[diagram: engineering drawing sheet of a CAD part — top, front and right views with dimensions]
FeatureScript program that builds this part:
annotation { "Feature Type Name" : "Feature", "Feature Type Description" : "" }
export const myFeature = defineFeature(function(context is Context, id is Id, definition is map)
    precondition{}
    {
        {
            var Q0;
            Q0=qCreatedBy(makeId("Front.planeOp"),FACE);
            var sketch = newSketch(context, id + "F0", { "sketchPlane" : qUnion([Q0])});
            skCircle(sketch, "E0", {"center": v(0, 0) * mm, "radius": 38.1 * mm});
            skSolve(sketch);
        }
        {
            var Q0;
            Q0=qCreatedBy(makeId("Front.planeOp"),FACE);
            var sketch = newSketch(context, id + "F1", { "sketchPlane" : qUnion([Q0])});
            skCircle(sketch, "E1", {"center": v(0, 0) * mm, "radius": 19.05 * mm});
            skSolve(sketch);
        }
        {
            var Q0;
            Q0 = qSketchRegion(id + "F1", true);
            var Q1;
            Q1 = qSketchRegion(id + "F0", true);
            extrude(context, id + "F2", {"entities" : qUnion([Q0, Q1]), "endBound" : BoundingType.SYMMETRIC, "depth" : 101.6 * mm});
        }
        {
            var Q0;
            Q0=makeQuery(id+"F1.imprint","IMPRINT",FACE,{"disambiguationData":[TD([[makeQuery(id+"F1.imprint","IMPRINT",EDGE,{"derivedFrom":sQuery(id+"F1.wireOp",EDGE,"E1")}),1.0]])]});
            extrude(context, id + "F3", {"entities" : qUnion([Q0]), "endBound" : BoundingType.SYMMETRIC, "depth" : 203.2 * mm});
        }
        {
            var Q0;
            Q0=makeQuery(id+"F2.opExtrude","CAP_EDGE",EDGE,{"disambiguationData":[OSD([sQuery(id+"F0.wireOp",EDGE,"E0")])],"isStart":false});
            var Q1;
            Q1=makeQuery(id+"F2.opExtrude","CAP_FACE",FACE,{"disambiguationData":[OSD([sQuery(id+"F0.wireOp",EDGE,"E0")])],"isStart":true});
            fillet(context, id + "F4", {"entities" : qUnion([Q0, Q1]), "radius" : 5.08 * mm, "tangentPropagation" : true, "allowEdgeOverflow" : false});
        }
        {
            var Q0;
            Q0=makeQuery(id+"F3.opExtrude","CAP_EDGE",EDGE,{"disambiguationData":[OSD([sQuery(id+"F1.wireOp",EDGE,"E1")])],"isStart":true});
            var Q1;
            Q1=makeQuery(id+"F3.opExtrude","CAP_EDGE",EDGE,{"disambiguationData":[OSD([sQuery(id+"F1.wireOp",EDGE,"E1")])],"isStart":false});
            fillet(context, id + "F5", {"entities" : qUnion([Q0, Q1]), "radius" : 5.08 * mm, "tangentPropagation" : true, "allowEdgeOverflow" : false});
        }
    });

──────

DO THIS –
Show each line of the listing that contains the string "opExtrude". Letter case must match.

PROBLEM SOLUTION –
            Q0=makeQuery(id+"F2.opExtrude","CAP_EDGE",EDGE,{"disambiguationData":[OSD([sQuery(id+"F0.wireOp",EDGE,"E0")])],"isStart":false});
            Q1=makeQuery(id+"F2.opExtrude","CAP_FACE",FACE,{"disambiguationData":[OSD([sQuery(id+"F0.wireOp",EDGE,"E0")])],"isStart":true});
            Q0=makeQuery(id+"F3.opExtrude","CAP_EDGE",EDGE,{"disambiguationData":[OSD([sQuery(id+"F1.wireOp",EDGE,"E1")])],"isStart":true});
            Q1=makeQuery(id+"F3.opExtrude","CAP_EDGE",EDGE,{"disambiguationData":[OSD([sQuery(id+"F1.wireOp",EDGE,"E1")])],"isStart":false});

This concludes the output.